FanPost

Cavs building with pieces that fit.

Over the last few years, one thing has become evident to me as a basketball fan above all else; fit. The players on any team most have styles of play that fit the coach's offense and defense schemes, and fit with one another's styles of play as well. Look no further than Carmelo Anthony's current and former teams for perfect examples of this. Since trading Anthony, the Denver Nuggets have focused on acquiring young, athletic players who thrive in an uptempo system and are mostly willing to play unselfish basketball such as Ty Lawson, Danillo Gallinari, and Kenneth Faried. The New York Knicks meanwhile, are for the most part a collection of talented players whose games don't fit together well at all. Anthony's issues playing alongside Jeremy Linn and Amare' Stoudemire highlight this. The way the Nugget's pieces fit together is arguably the biggest reason why they have had as much or possibly more success than the Knicks since trading Anthony.

While it has often been stated the Cavaliers are following the Oklahoma City model for success, one can see the influence of the Denver Nuggets formula regarding fit. When first hired, Byron Scott declared that the Cavs would be a "running team" that would follow the Princeton offense of cutting, ball movement, and constantly looking for the open man. The problem was that the Cavs didn't have the players to fit this system. Players such as Anthony Parker, Antawn Jamison, Jawad Williams, and Leon Powe either lacked the skills or athleticism to play this style of basketball. Over the last two years however, Cavs GM Chris Grant has done a great job finding players who fit Scott's system. Kyrie Irving, Dion Waiters, Alonzo Gee, Tristan Thompson, Anderson Varejao, Donald Sloan, Tyler Zeller, and Jon Leuer all excel on the break. Even while in the midst of a disappointing season last year, Omri Casspi has also shown the ability to finish at the rim in transition. If healthy, Daniel Gibson and Kelenna Azubuike can also play this style of uptempo basketball. A slimmed down Samardo Samuels should be able to contribute as well. The only question marks are Luke Harangody, Kevin Jones, and Luke Walton (i'm basing this off of Conrad's probable roster), none of whom are expected to play much anyway.
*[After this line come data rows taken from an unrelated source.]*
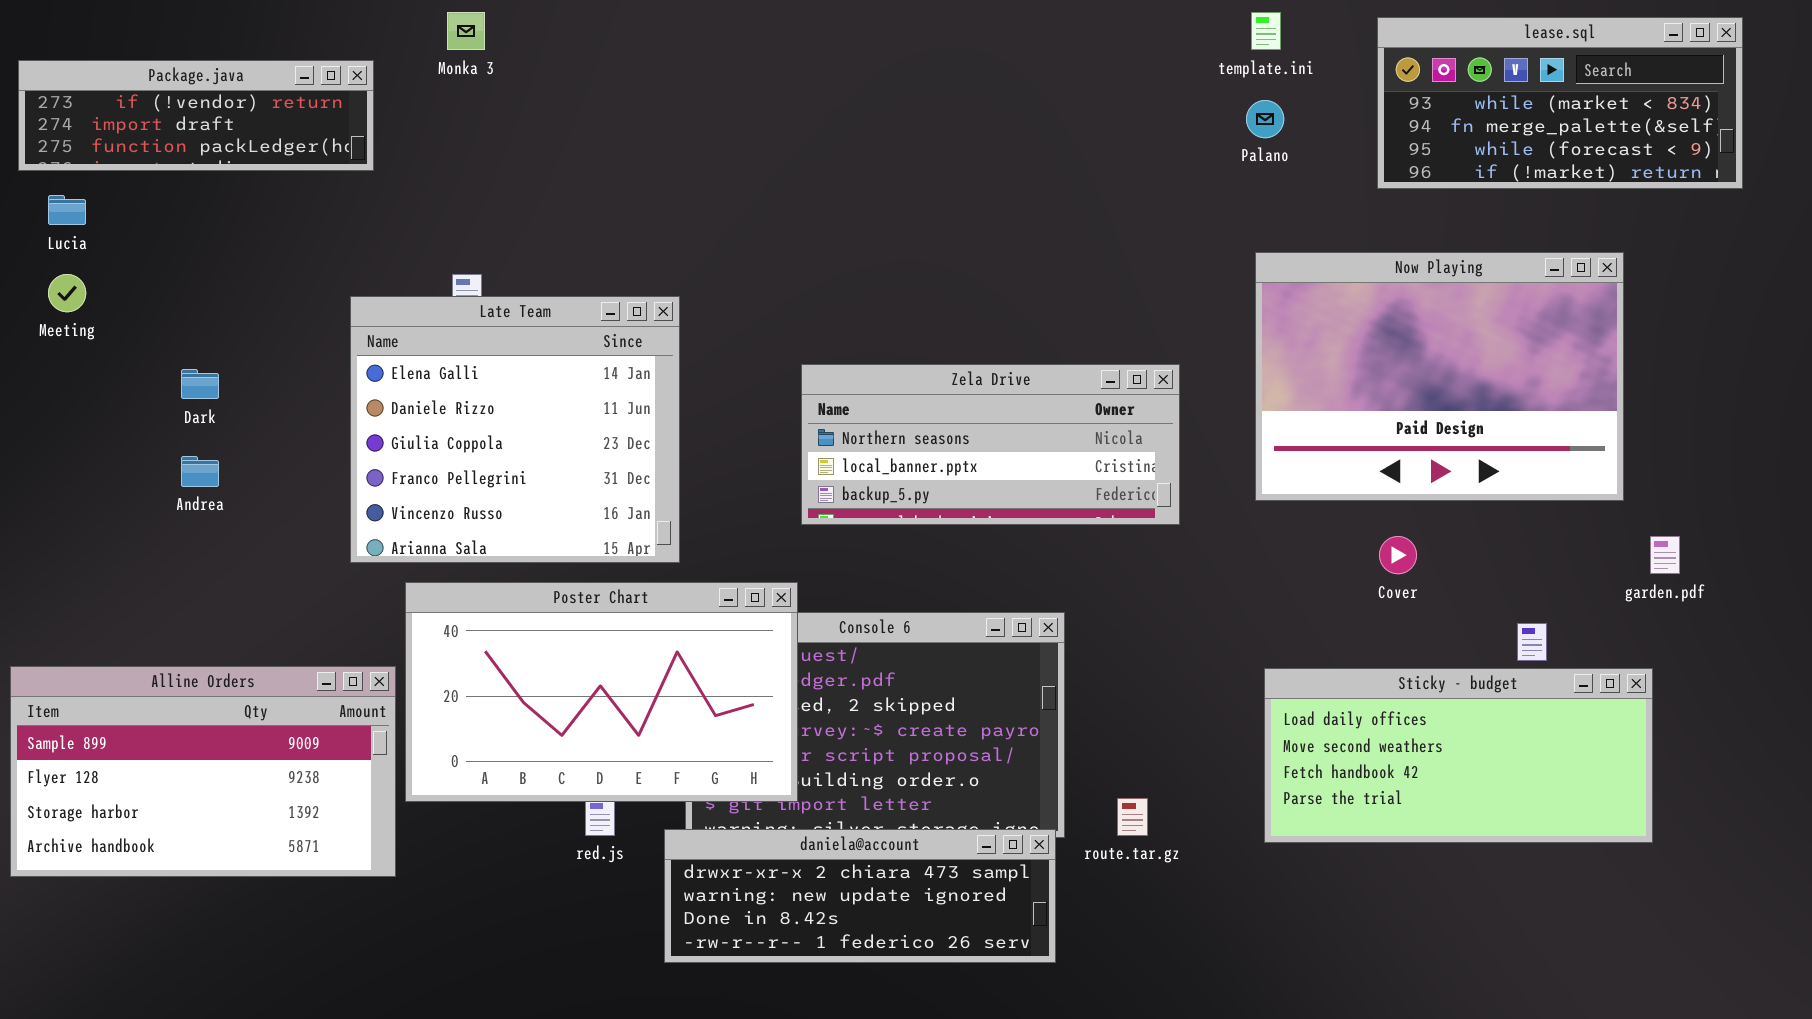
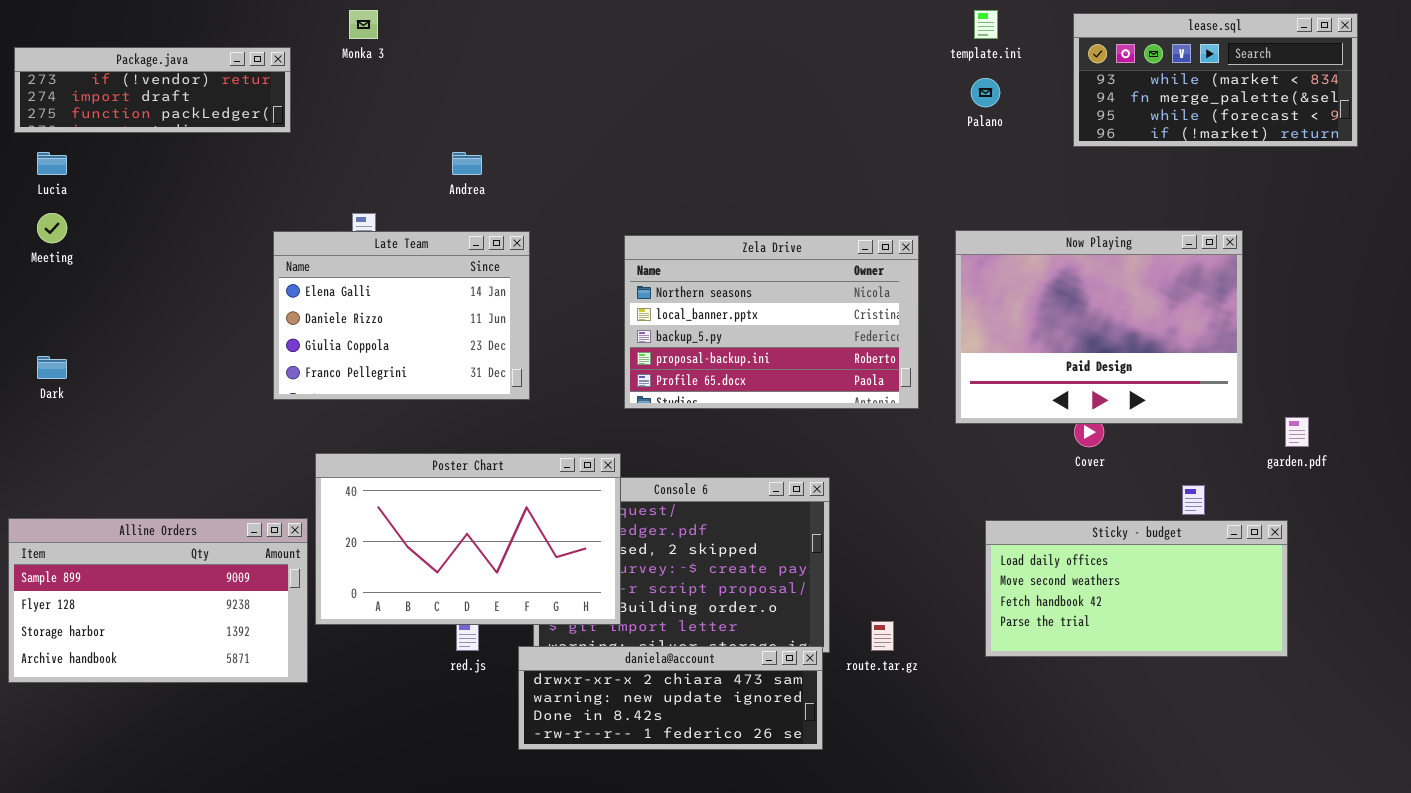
Now Playing: [1255,252,1624,501] -> [955,230,1243,424], moved
Late Team: [350,296,680,563] -> [273,231,530,400], resized
Zela Drive: [801,364,1180,525] -> [624,235,919,409], resized
Dark: [181,369,219,399] -> [37,356,67,379], moved
Andrea: [181,456,219,487] -> [452,152,482,175], moved

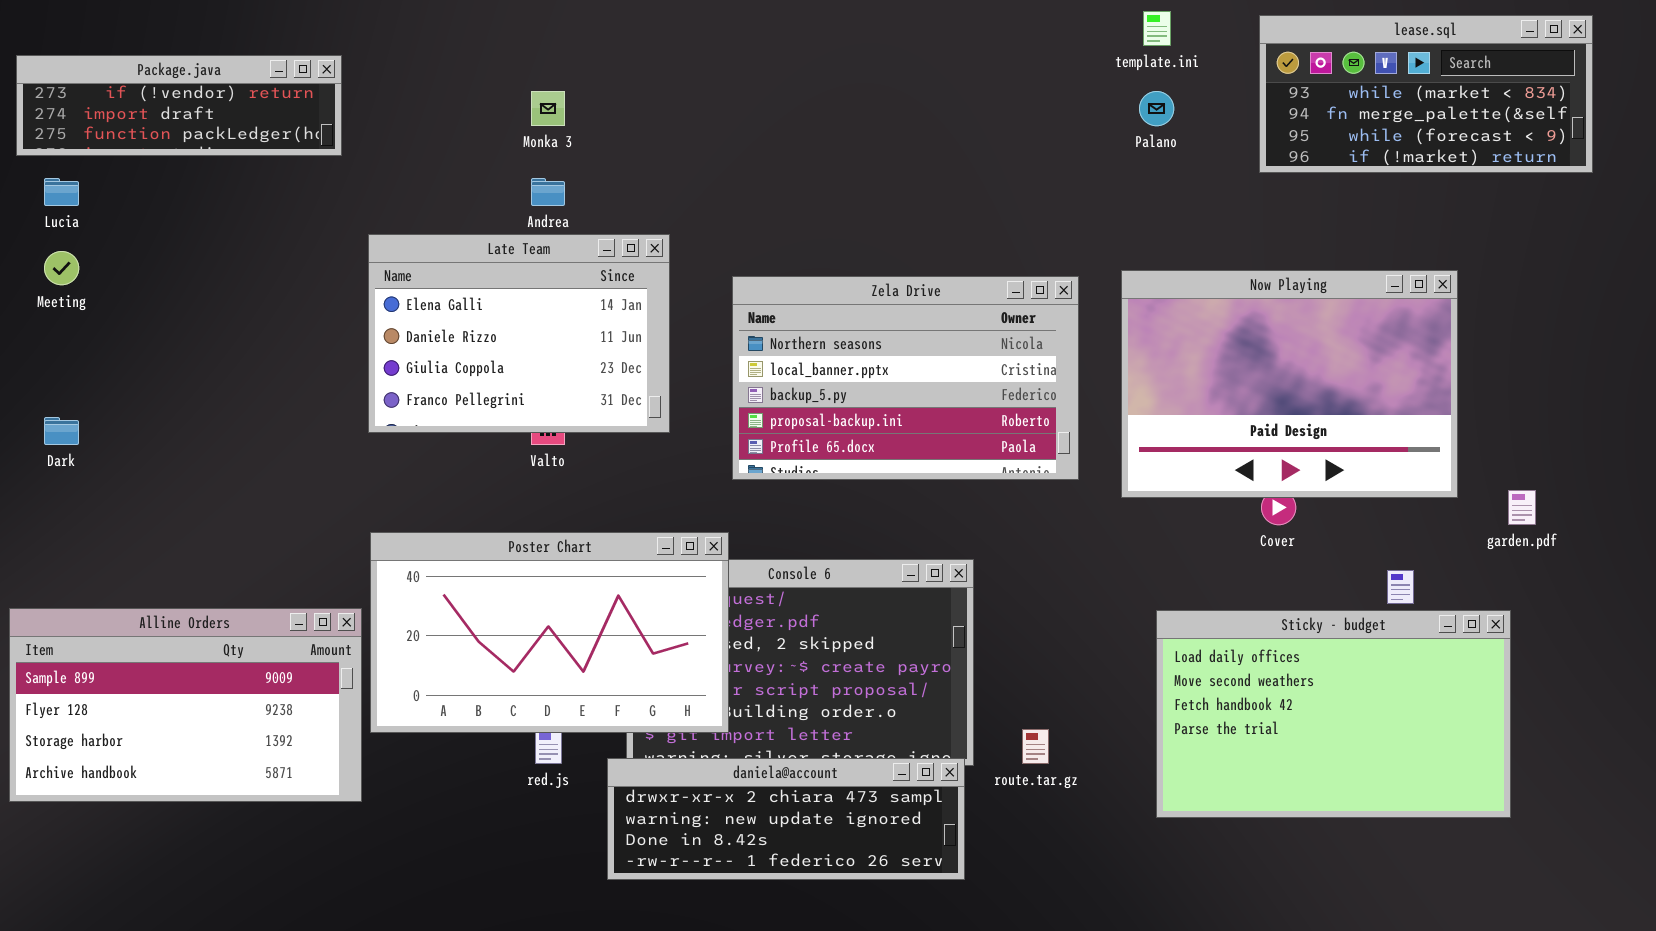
Monka 3: [349,10,378,39] -> [531,91,565,126], moved
Late Team: [273,231,530,400] -> [368,234,670,433], moved
Sticky - budget: [985,520,1288,657] -> [1156,610,1511,818], resized

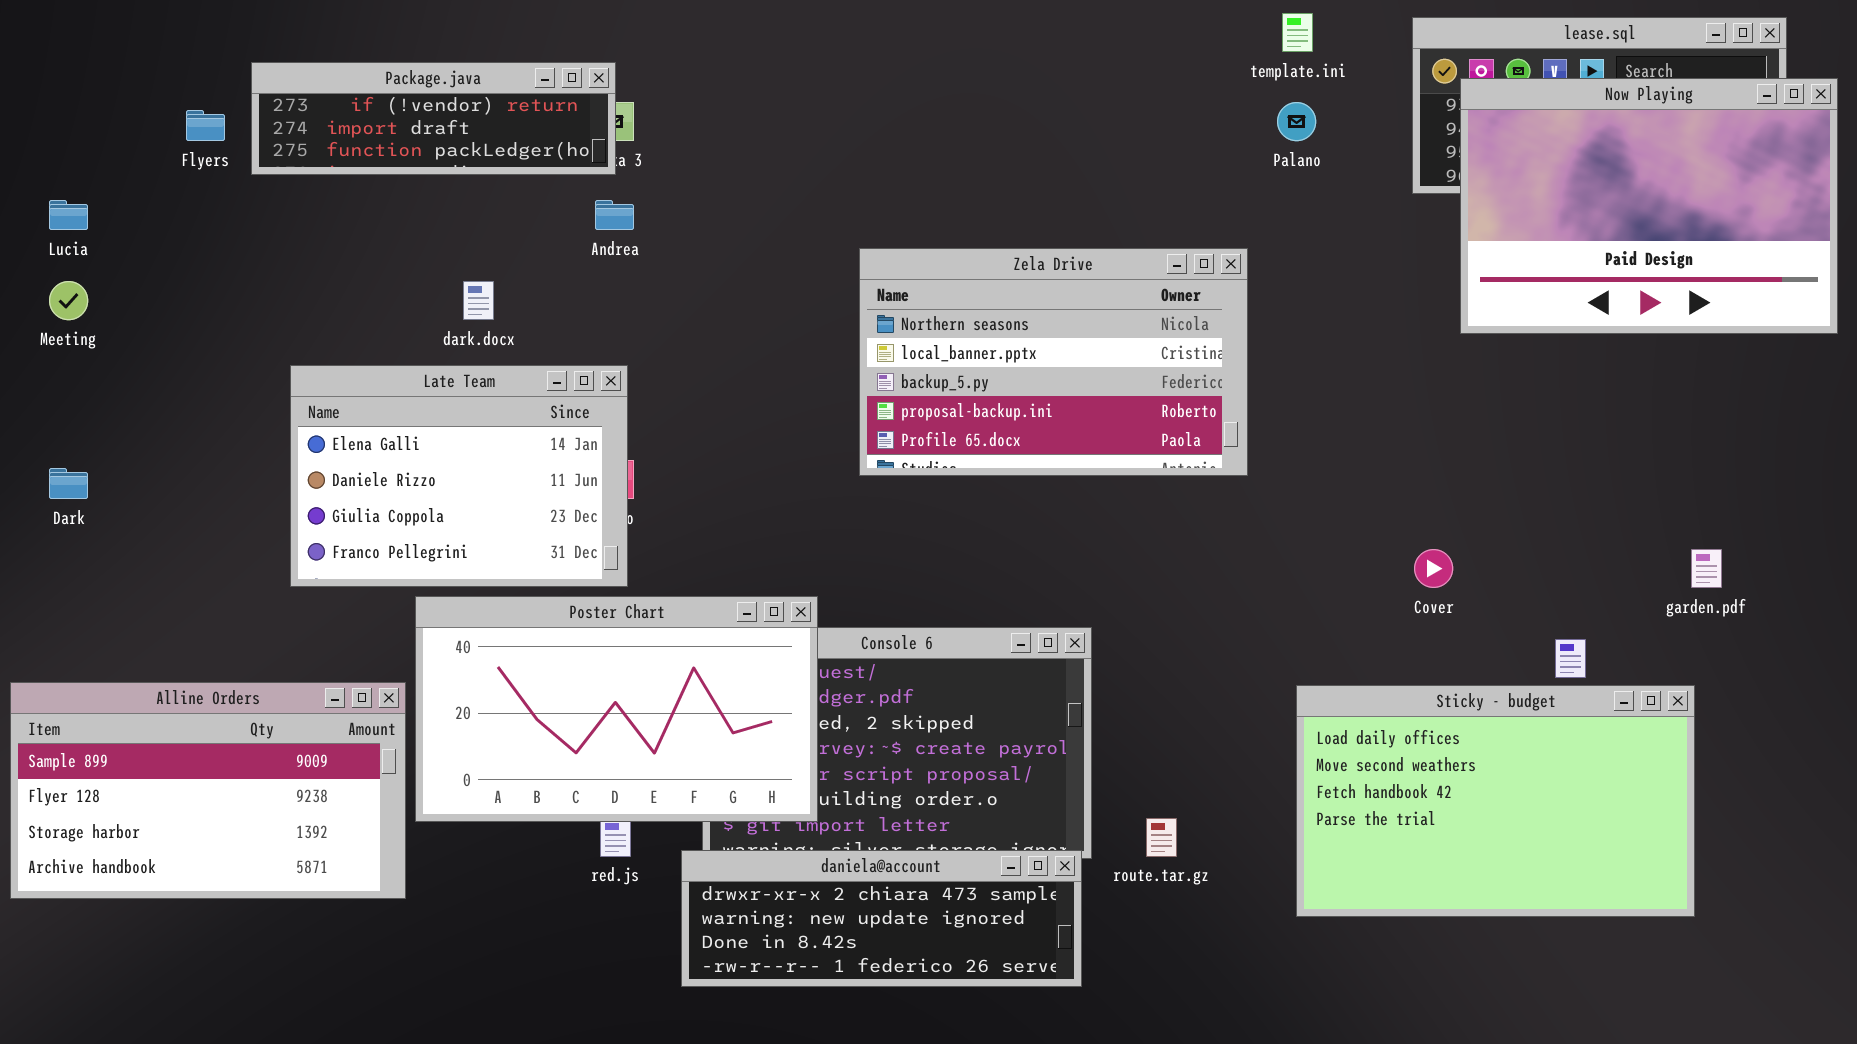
Package.java: [16,55,342,156] -> [251,62,616,175], moved
Late Team: [368,234,670,433] -> [290,365,628,587], moved
Now Playing: [1121,270,1458,498] -> [1460,78,1838,334], moved
Zela Drive: [732,276,1079,480] -> [859,248,1248,476], moved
Not only do these players fit the system, but their styles of play fit together as well. Everything revolves around Irving as the main offensive cog. Kyrie has shown the ability to hit outside shots, finish at the rim, and create for others, all at an elite level. Despite his Summer League struggles, Waiters adds another player who can create for himself and others and get to the rim at will. He also showed solid range in college. The Cavs have also rebuilt their frontcourt and taken it from thin to promising. Varejao is an amazing defender who cuts very well to the rim and Thompson has shown the potential to become the same type of player. While not considered by many to be a starting level NBA small forward, Gee had shown tremendous improvement until tailing off at the end of last season. His strengths of playing excellent defense, playing well off the ball, hitting the open three, and cutting to and finishing at the rim fit this team well. Zeller and Leuer provides offensive skills and outside shooting in the frontcourt to somewhat replace what was lost with Antwan Jamison (unfortunately Leuer's defense resembles Jamison's as well), and the accumulative production of Zeller,Leuer, and Jones should be greater than that of Jamison, Erden, and Hollins when you take into account both Jamison's defense and the nonproduction of Erden and Hollins. Samuels has shown a Leon Powe like ability to play below the rim, yet draw falls and hit his free throws. As far as the rest of the probable rotation goes, Sloan has work to do as a distributor, but does a good job getting to the rim. Gibson, Azubuike, and Casspi can provide outside shooting if they are healthy and return to career norms.

Are there flaws to this Cavs roster? Of course, only Varejao, Gee, and Thompson are considered above average defenders, although effort and motor is a big part of this team's design. Inconsistent three point shooting is also an issue. While the Cavs have not spent the money or have the depth the Nuggets have, they do have something the Nuggets do not; a true superstar in Kyrie Irving. All of these reasons, plus a ton of cap space and draft picks are why the Cavs could contend for a playoff spot this year, and a championship for years to come.